A musical note has a frequency of $440\text{ Hz}$. If the speed of sound in air is $340\text{ m/s}$, calculate the wavelength of the sound wave.

$\lambda = \frac{v}{f} = \frac{340\text{ m/s}}{440\text{ Hz}} \approx 0.77\text{ m}$

Using the wave equation $v = f\lambda$, we rearrange to solve for wavelength $\lambda$. Dividing the speed of sound by the frequency gives the distance between consecutive compressions.

A ship sends an ultrasound pulse to the seabed to determine the depth of the ocean. The pulse is reflected back and detected $1.2\text{ seconds}$ later.

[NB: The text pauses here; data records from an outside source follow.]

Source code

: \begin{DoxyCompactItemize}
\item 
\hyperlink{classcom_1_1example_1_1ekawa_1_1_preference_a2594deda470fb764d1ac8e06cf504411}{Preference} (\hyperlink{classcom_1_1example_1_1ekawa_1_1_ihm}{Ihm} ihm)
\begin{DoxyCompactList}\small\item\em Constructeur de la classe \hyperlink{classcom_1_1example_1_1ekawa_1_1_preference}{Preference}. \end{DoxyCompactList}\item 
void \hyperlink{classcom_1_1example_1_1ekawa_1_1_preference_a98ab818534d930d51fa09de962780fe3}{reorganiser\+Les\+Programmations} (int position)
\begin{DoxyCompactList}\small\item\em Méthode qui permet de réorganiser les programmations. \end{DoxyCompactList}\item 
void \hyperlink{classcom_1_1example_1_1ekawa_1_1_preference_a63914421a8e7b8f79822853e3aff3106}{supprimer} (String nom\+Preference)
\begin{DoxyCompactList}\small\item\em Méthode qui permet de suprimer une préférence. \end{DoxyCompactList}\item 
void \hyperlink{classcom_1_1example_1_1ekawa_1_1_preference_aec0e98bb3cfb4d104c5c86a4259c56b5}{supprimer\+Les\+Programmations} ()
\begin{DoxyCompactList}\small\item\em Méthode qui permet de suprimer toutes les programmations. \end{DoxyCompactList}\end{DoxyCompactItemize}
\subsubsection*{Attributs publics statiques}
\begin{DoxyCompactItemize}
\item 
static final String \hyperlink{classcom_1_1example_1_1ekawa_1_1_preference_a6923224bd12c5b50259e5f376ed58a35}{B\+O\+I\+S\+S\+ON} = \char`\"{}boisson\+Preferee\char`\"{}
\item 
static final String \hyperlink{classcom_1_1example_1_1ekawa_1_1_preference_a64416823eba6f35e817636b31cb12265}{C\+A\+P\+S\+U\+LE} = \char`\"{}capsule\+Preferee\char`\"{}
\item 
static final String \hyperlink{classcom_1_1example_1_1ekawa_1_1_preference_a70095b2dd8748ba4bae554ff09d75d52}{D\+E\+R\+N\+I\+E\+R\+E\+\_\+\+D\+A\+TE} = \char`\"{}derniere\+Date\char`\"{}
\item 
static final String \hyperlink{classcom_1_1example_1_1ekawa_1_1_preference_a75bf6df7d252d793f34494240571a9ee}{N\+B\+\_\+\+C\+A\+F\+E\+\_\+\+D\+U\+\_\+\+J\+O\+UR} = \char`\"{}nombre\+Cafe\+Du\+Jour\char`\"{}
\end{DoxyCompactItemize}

If the speed of sound in seawater is $1500\text{ m/s}$, what is the depth of the ocean?

$d = \frac{v \times t}{2} = \frac{1500\text{ m/s} \times 1.2\text{ s}}{2} = 900\text{ m}$

Since the sound travels to the seabed and back, the total distance covered is $2d$. We use the formula $2d = v \times t$ and divide by $2$ to find the one-way distance (depth).

Calculate the period ($T$) of a sound wave that has a frequency of $2\text{ kHz}$.

$T = \frac{1}{f} = \frac{1}{2000\text{ Hz}} = 0.0005\text{ s} = 0.5\text{ ms}$

The period is the reciprocal of the frequency. First, convert $2\text{ kHz}$ to $2000\text{ Hz}$, then apply the formula $T = \frac{1}{f}$.